• Record set:
"""

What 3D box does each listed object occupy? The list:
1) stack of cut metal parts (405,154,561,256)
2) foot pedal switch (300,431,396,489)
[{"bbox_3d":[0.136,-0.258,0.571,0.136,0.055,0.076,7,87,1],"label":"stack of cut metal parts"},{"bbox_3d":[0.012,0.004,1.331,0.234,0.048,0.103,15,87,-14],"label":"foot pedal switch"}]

"""
"""

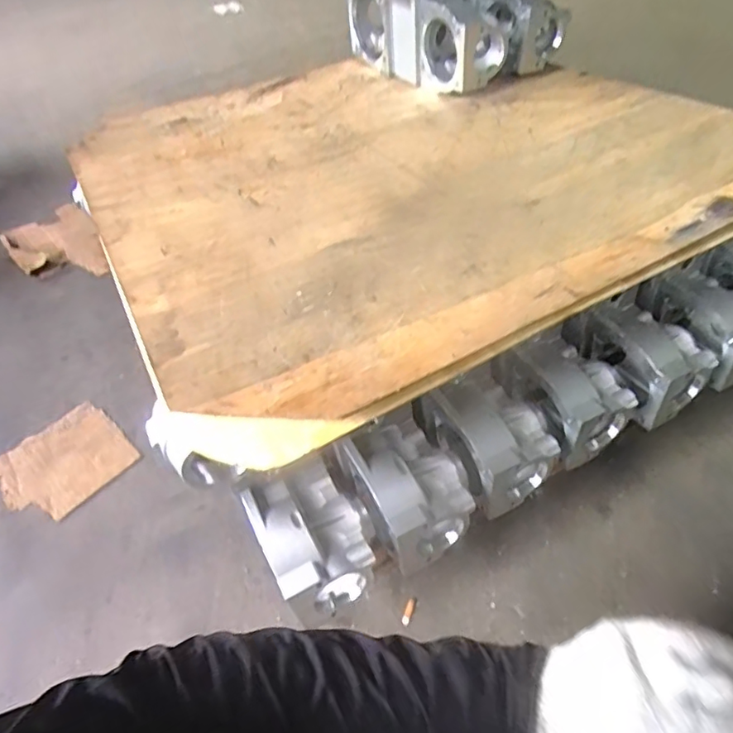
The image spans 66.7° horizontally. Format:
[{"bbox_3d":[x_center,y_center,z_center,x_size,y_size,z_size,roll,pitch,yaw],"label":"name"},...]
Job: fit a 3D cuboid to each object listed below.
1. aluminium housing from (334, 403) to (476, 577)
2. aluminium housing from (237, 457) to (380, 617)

"""

• Directions: Answer with a single number, the count of lines above that contain "listed".

• Answer to this task: 2